From semi- +‎ state.

Adjective

semi-state (not comparable)

  1. (Ireland) state-owned but managed independently along commercial lines
    • 1950 March 2, Edward Richards-Orpen, State and Semi-State Companies—Motion. Seanad Éireann debates Vol.37 No.9 p.5 c.692:
      I think it would be agreed by all that in the last ten or 15 years we have seen a remarkable growth of these State and semi-State companies, by which I mean companies in which our Minister for Finance holds shares and very often holds the dominating number of shares.
    • 2007 October 29, Patricia McDonagh, “Top 10 bosses in semi-state firms cost total of €2m a year”, in Irish Independent:
      TAXPAYERS are shelling out more than €2m annually to pay for the salaries of 10 high-profile CEOs employed in commercial semi-state bodies.
  2. ceremonial, but somewhat less ornate, formal, or prestigious than would be classed as "state"
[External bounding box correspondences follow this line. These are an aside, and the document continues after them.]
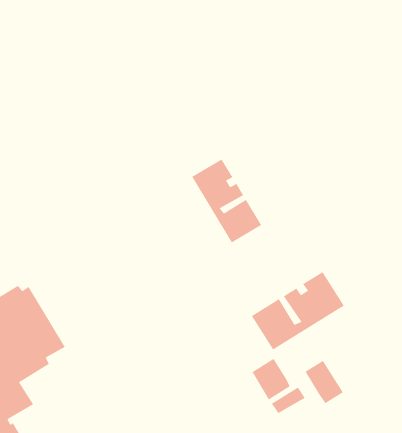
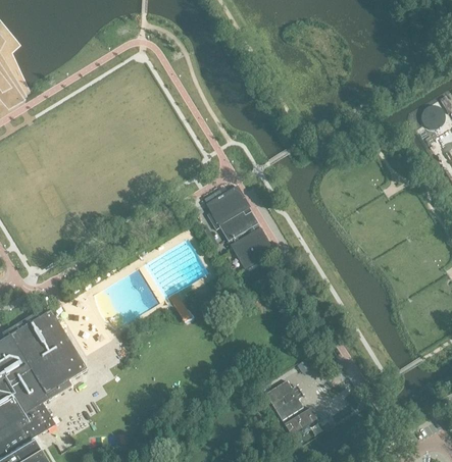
building: [251,271,345,350] -> none
building: [304,360,344,404] -> none

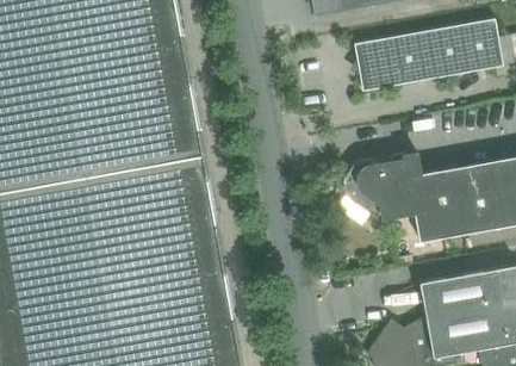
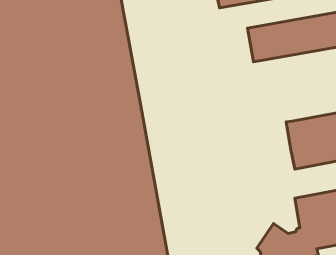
building: [343,153,417,219] -> none

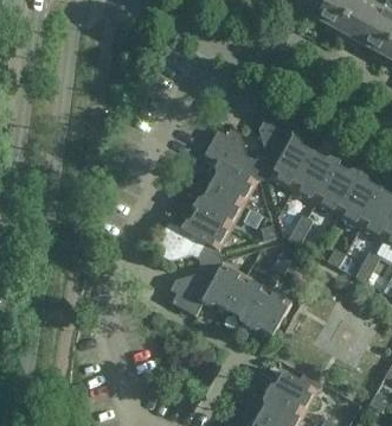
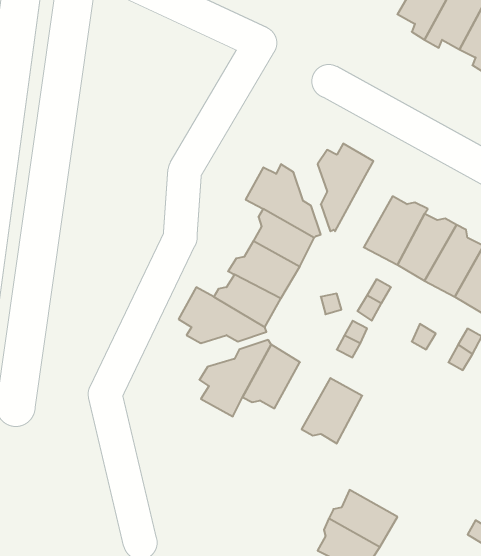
building: [271,136,314,190] -> none
building: [226,275,268,325] -> none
    • 1896, Cassell's Family Magazine, page 700:
      There now remains the fourth side of the square, which is devoted to the state and semi-state carriages. The semi-state carriages, eleven in number, are chiefly of modern make.
    • 1940, Larz Anderson, “An Embassy to Japan”, in Letters and Journals of a Diplomat, Fleming H. Revell, page 380:
      Soon a full-state carriage arrived, followed by two semi-state carriages,
    • 2010 November 24, Stephen Bates, “Royal wedding set to be a 'semi-state occasion' at Westminster Abbey”, in The Guardian:
      The wedding will be what was termed a "semi-state" occasion.
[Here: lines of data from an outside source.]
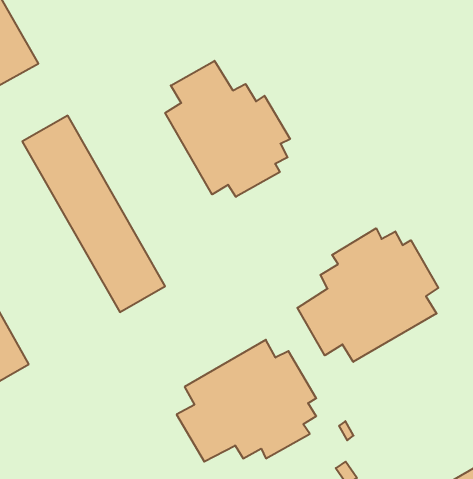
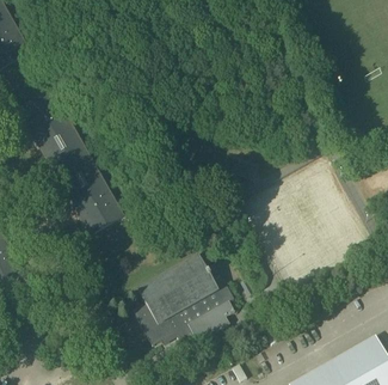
building: [165,61,290,197] -> none
building: [297,228,438,362] -> none

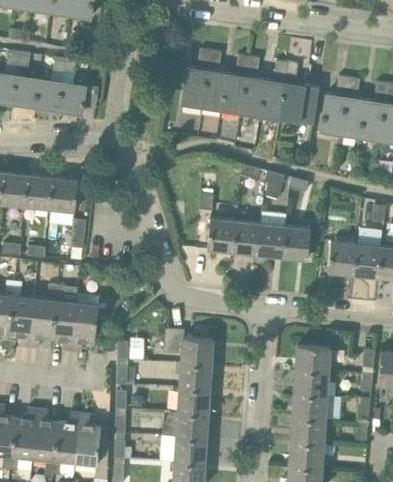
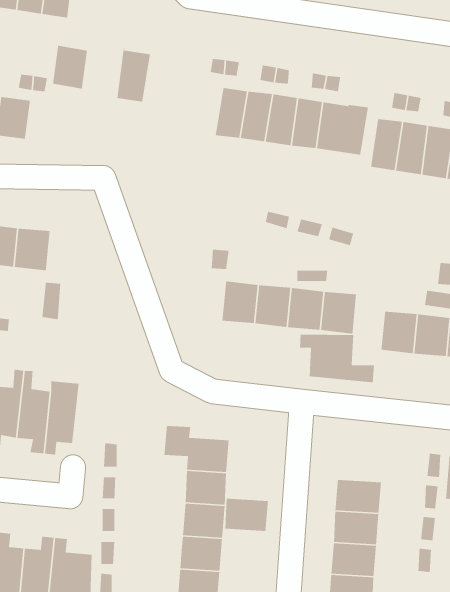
building: [182,67,208,109] -> [117,47,151,102]
building: [58,82,85,116] -> [52,45,88,90]
building: none -> [299,334,375,383]
building: [295,345,330,372] -> none
building: none -> [225,498,269,532]

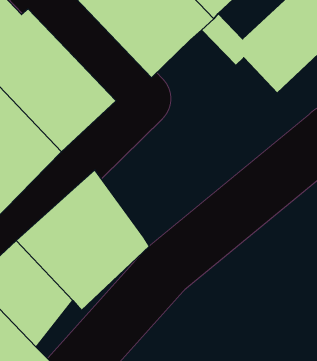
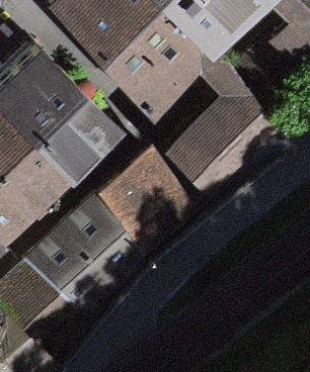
building: none -> [166,90,272,194]
building: none -> [95,151,190,254]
    • a. 2017, Royal Collection Trust, "Windsor Castle > The Semi-State Rooms" (website accessed 19 Oct 2017)
      These Semi-State Rooms are among the most richly decorated interiors in the Castle and are used by The Queen for official entertaining.
  3. (Marxism) The state after the socialist revolution, which is withering away in the process of eliminating class antagonisms.
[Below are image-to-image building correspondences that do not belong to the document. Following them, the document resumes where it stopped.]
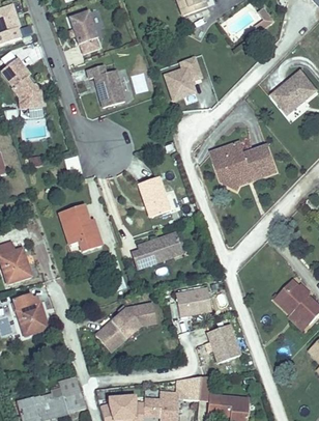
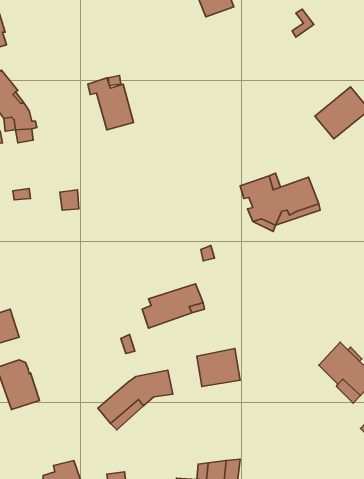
building: [68,10,99,54] -> none
building: [163,55,203,101] -> none
building: [138,176,170,217] -> none
building: [60,204,102,252] -> none
building: [206,322,242,363] -> none

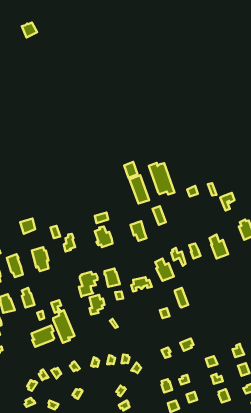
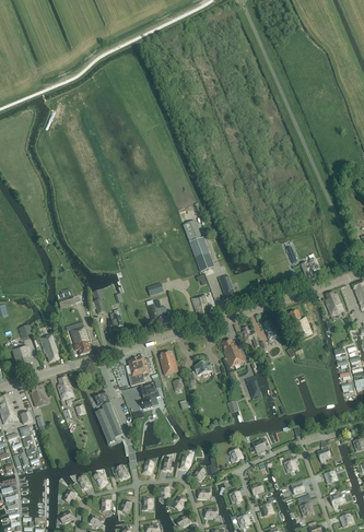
building: [149,163,175,194] -> none
building: [32,325,54,347] -> none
    • 1918, V. I. Lenin, “Class Society and the State”, in The State and Revolution, The “Withering Away” of the State, and Violent Revolution (section 4):
      Engels says that, in seizing state power, the proletariat thereby “abolishes the state as state". It is not done to ponder over the meaning of this. Generally, it is either ignored altogether, or is considered to be something in the nature of “Hegelian weakness” on Engels’ part. As a matter of fact, however, these words briefly express the experience of one of the greatest proletarian revolutions, the Paris Commune of 1871, of which we shall speak in greater detail in its proper place. As a matter of fact, Engels speaks here of the proletariat revolution “abolishing” the bourgeois state, while the words about the state withering away refer to the remnants of the proletarian state after the socialist revolution. According to Engels, the bourgeois state does not “wither away”, but is “abolished” by the proletariat in the course of the revolution. What withers away after this revolution is the proletarian state or semi-state.